Yelp LogoYelp is a website on which people review local businesses. In their own words, Yelp describes themselves as an “online urban city guide that helps people find cool places to eat, shop, drink, relax and play, based on the informed opinions of a vibrant and active community of locals in the know.”

Earlier this year, Yelp released a subset of their data to be used for academic use. The dataset includes business data (e.g., address, longitude, latitude), review data (e.g., number of ‘cool’ votes) and user data (e.g., name of user, number of reviews). Yelp provided these data for the following 30 colleges and universities (the nearest 250 businesses to these campuses):

  • Brown University
  • California Institute of Technology
  • California Polytechnic State University
  • Carnegie Mellon University
  • Columbia University
  • Cornell University
  • Georgia Institute of Technology
  • Harvard University
  • Harvey Mudd College
  • Massachusetts Institute of Technology
  • Princeton University
  • Purdue University
  • Rensselaer Polytechnic Institute
  • Rice University
  • Stanford University
  • University of California – Los Angeles
  • University of California – San Diego
  • University of California at Berkeley
  • University of Illinois – Urbana-Champaign
  • University of Maryland – College Park
  • University of Massachusetts – Amherst
  • University of Michigan – Ann Arbor
  • University of North Carolina – Chapel Hill
  • University of Pennsylvania
  • University of Southern California
  • University of Texas – Austin
  • University of Washington
  • University of Waterloo
  • University of Wisconsin – Madison
  • Virginia Tech

*Yelp claims that you can email them to add other campuses, but when I did that to request the University of Minnesota, they responded that they were not adding other campuses at the time. Perhaps if more requests come in they will update the dataset.

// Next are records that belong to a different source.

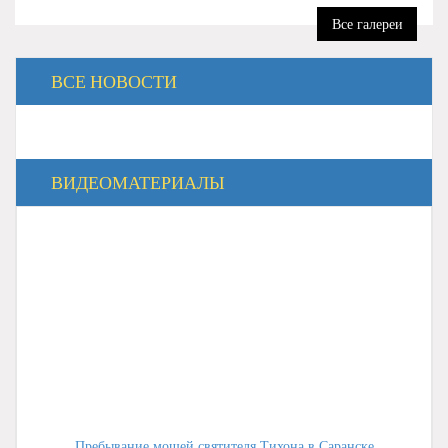
Все галереи
ВСЕ НОВОСТИ
ВИДЕОМАТЕРИАЛЫ
Пребывание мощей святителя Тихона в Саранске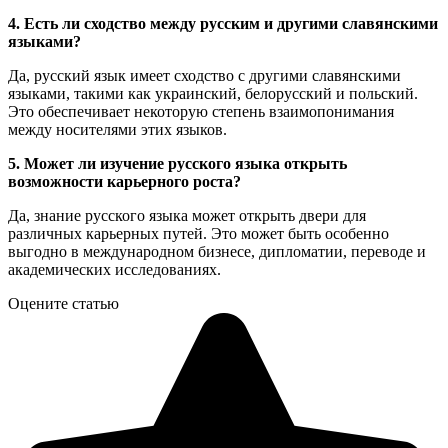
4. Есть ли сходство между русским и другими славянскими
языками?
Да, русский язык имеет сходство с другими славянскими
языками, такими как украинский, белорусский и польский.
Это обеспечивает некоторую степень взаимопонимания
между носителями этих языков.
5. Может ли изучение русского языка открыть
возможности карьерного роста?
Да, знание русского языка может открыть двери для
различных карьерных путей. Это может быть особенно
выгодно в международном бизнесе, дипломатии, переводе и
академических исследованиях.
Оцените статью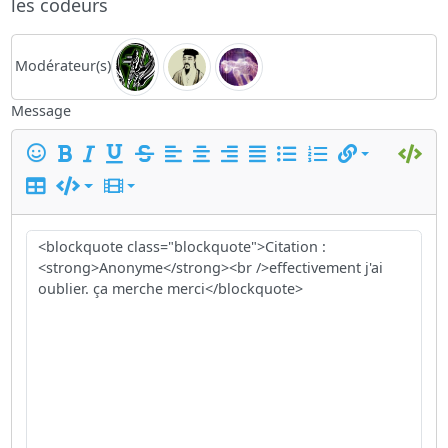
les codeurs
Modérateur(s)
Message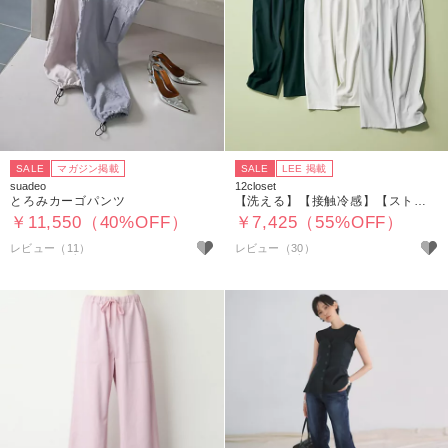
SALE
マガジン掲載
SALE
LEE 掲載
suadeo
12closet
とろみカーゴパンツ
【洗える】【接触冷感】【ストレッチ】【シワになりにくい】【透けにくい】ストレッチ＆シワになりにくいドライ素材のタックパンツ
￥11,550（40%OFF）
￥7,425（55%OFF）
レビュー（11）
レビュー（30）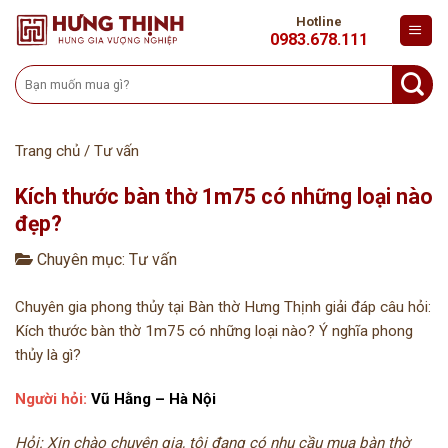
Skip
Hotline
to
0983.678.111
content
Tìm
kiếm:
Trang chủ
/
Tư vấn
Kích thước bàn thờ 1m75 có những loại nào
đẹp?
Chuyên mục:
Tư vấn
Chuyên gia phong thủy tại Bàn thờ Hưng Thịnh giải đáp câu hỏi:
Kích thước bàn thờ 1m75 có những loại nào? Ý nghĩa phong
thủy là gì?
Người hỏi:
Vũ Hằng – Hà Nội
Hỏi: Xin chào chuyên gia, tôi đang có nhu cầu mua bàn thờ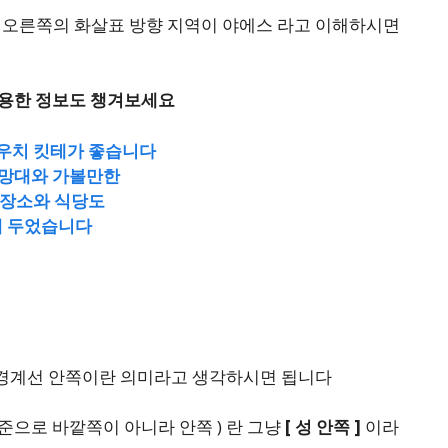
오른쪽의 화살표 방향 지역이 야에스 라고 이해하시면
유용한 정보도 챙겨보세요
우치 킷테가 좋습니다
망대와 가볼만한
 장소와 식당도
 두었습니다
 경계선 안쪽이란 의미라고 생각하시면 됩니다
준으로 바깥쪽이 아니라 안쪽 ) 란 그냥
[ 성 안쪽 ]
이라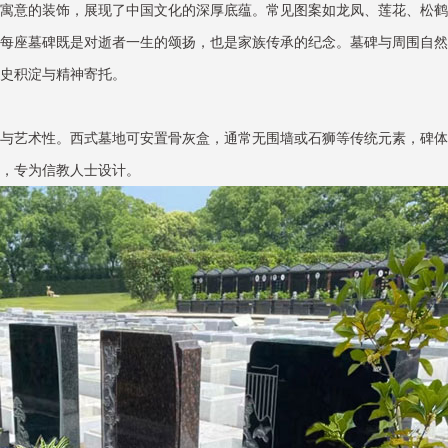
寓意的装饰，展现了中国文化的深厚底蕴。常见图案如龙凤、莲花、松鹤
每座墓碑既是对逝者一生的颂扬，也是家族传承的纪念。墓碑与周围自然
史积淀与精神寄托。
与艺术性。西式墓地可安置骨灰盒，通常无围墙或石狮等传统元素，碑体
，专为信教人士设计。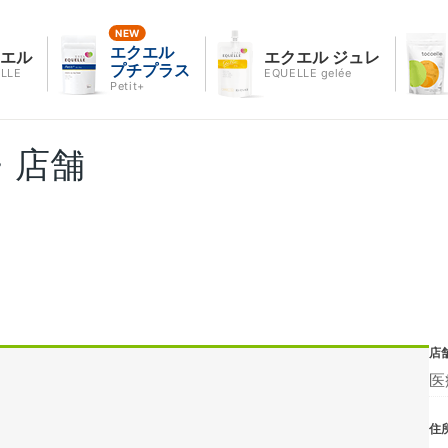
エクエル
クエル
エクエル ジュレ
プチプラス
LLE
EQUELLE gelée
Petit+
・店舗
店
医
住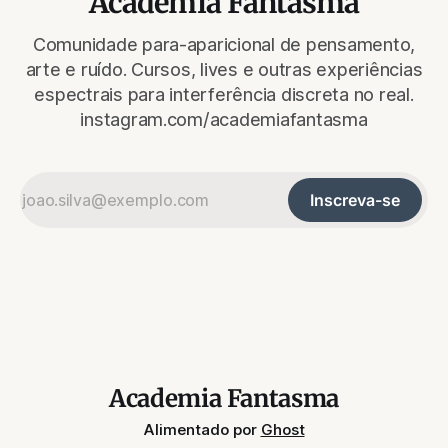
Academia Fantasma
Comunidade para-aparicional de pensamento,
arte e ruído. Cursos, lives e outras experiências
espectrais para interferência discreta no real.
instagram.com/academiafantasma
Inscreva-se
Academia Fantasma
Alimentado por
Ghost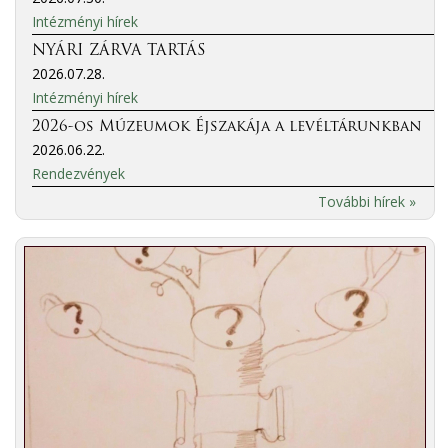
Intézményi hírek
NYÁRI ZÁRVA TARTÁS
2026.07.28.
Intézményi hírek
2026-os Múzeumok Éjszakája a levéltárunkban
2026.06.22.
Rendezvények
További hírek »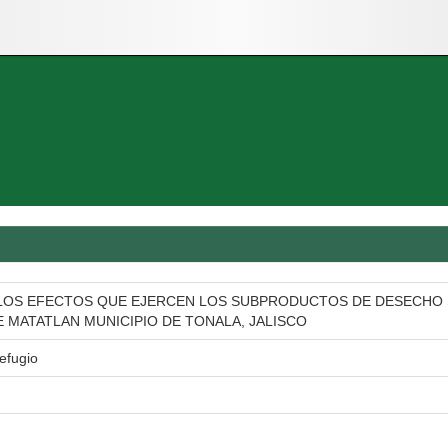
LOS EFECTOS QUE EJERCEN LOS SUBPRODUCTOS DE DESECHO 
E MATATLAN MUNICIPIO DE TONALA, JALISCO
efugio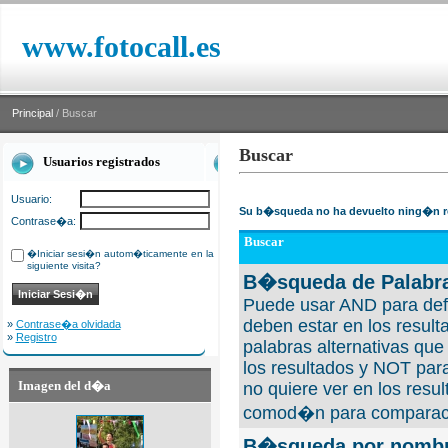
www.fotocall.es
Principal
/ Buscar
Buscar
Usuarios registrados
Usuario:
Su b�squeda no ha devuelto ning�n r
Contrase�a:
Buscar
�Iniciar sesi�n autom�ticamente en la
siguiente visita?
B�squeda de Palabra
Puede usar AND para defi
deben estar en los result
»
Contrase�a olvidada
»
Registro
palabras alternativas qu
los resultados y NOT para
Imagen del d�a
no quiere ver en los resul
comod�n para comparaci
B�squeda por nombre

The data is in the JSON format, which makes d3 a good candidate for visualization work. R can also read JSON formatted data using the rjson package. [See the StackOverflow post here.] You need to install Yelp’s Python framework to obtain the data, but instructions are on the webpage. They also provide a GitHub page to inspire you.

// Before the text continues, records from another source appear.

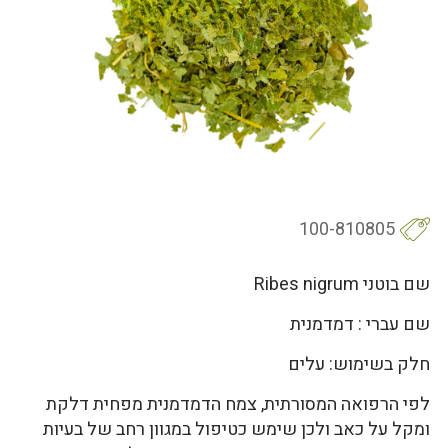
100-810805
שם בוטני Ribes nigrum
שם עברי : דמדמנית
חלק בשימוש: עלים
לפי הרפואה המסורתית, צמח הדמדמנית מפחית דלקת
ומקל על כאב ולכן שימש כטיפול במגוון רחב של בעיות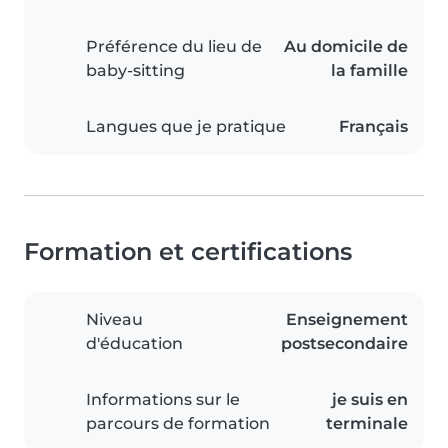
Préférence du lieu de
Au domicile de
baby-sitting
la famille
Langues que je pratique
Français
Formation et certifications
Niveau
Enseignement
d'éducation
postsecondaire
Informations sur le
je suis en
parcours de formation
terminale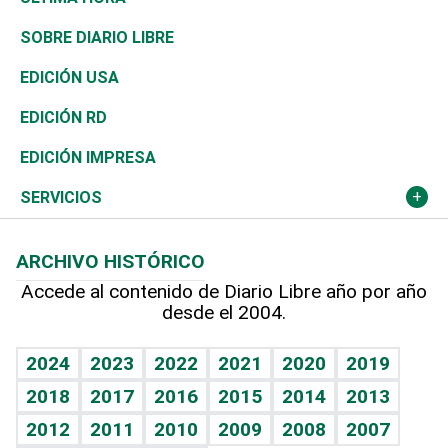
José Boquete
Asia
Consumo
Belleza
Golf
De buena tinta
Clima
Mundo
SOBRE DIARIO LIBRE
Reportajes
África
Vivienda
Buena Vida
Ciclismo
En Directo
Tecnología
Economía
EDICIÓN USA
Ocenanía
Telecom.
Sociales
Tenis
El Espía
Historia
Revista
EDICIÓN RD
Caribe
Global y variable
Novedades
Olimpismo
Noticiero Poteleche
Martes de tecnología
Deportes
EDICIÓN IMPRESA
Resto del mundo
Economía personal
Podcast Arte Libre
Más deportes
Columnistas
Cambio climático
Opinión
SERVICIOS
Macroeconomía
Mi mascota
Resultados deportivos
Lecturas
Planeta
Efemérides
ARCHIVO HISTÓRICO
Hablando con el pediatra
Línea de hit
Más firmas
Hecho en casa
Cumpleaños
Accede al contenido de Diario Libre año por año
desde el 2004.
Diario de nutrición
BRV
Mundo gamer
RSS
Vida y familia
TBT Deportivo
Guía del dinero
Horóscopos
2024
2023
2022
2021
2020
2019
Eñe
2018
2017
2016
2015
2014
2013
Crucigramas
2012
2011
2010
2009
2008
2007
Celebrando la vida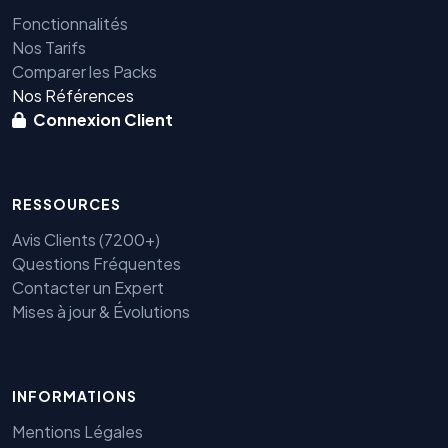
Fonctionnalités
Nos Tarifs
Comparer les Packs
Nos Références
Connexion Client
RESSOURCES
Avis Clients (7200+)
Questions Fréquentes
Contacter un Expert
Mises à jour & Évolutions
INFORMATIONS
Mentions Légales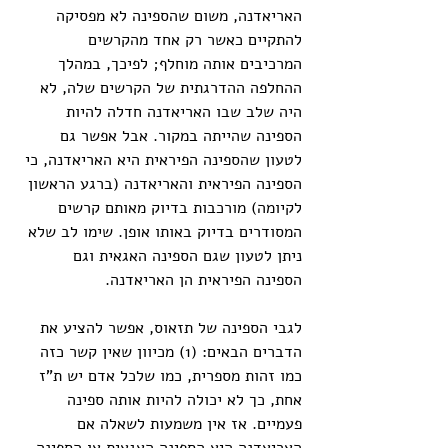
האריאדנה, משום שהספינה לא מפסיקה 
להתקיים כאשר רק אחד מהקרשים 
המרכיבים אותה מוחלף; לפיכך, במהלך 
ההחלפה ההדרגתית של הקרשים שלה, לא 
היה שלב שבו האריאדנה חדלה להיות 
הספינה שהייתה במקור. אבל אפשר גם 
לטעון שהספינה הפיראית היא האריאדנה, כי 
הספינה הפיראית והאריאדנה (ברגע הראשון 
לקיומה) מורכבות בדיוק מאותם קרשים 
המסודרים בדיוק באותו אופן. שימו לב שלא 
ניתן לטעון שגם הספינה האגאית וגם 
הספינה הפיראית הן האריאדנה.
לגבי הספינה של תזאוס, אפשר להציע את 
הדברים הבאים: (1) מכיוון שאין קשר כזה 
כמו זהות מספרית, כמו שלכל אדם יש ת"ז 
אחת, כך לא יכולה להיות אותה ספינה 
פעמיים. אז אין משמעות לשאלה אם 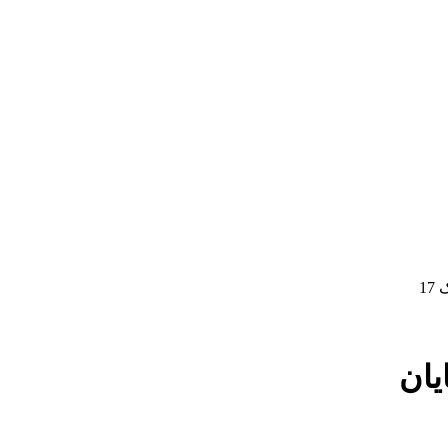
17
یان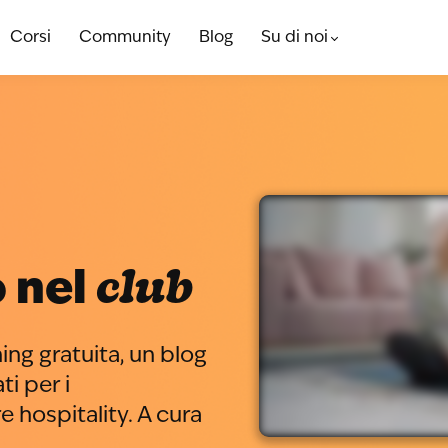
Corsi
Community
Blog
Su di noi
club
 nel
ing gratuita, un blog
i per i
e hospitality. A cura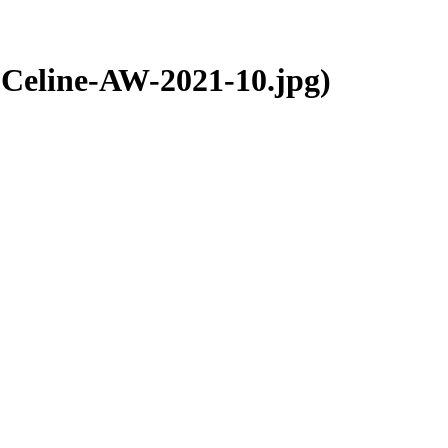
-Celine-AW-2021-10.jpg)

What questions can you answer with this dataset? Here are some examples?

  • Which review or reviews have the most number of unique words (i.e., words not seen in any other review)? [see here]
  • Can you predict which businesses will close based on reviews?
  • Are there businesses that users tend to rate highly when they rate other businesses highly (i.e., are there associations between businesses that owners should/could take advantage of)?
  • Are there differences in the reviews of `new’ and `old’ businesses? How do these changes play out over time?

There are many others that I am sure people can come up with, most probably more interesting than those. If anyone has worked with this dataset and produced something, link to it in the comments.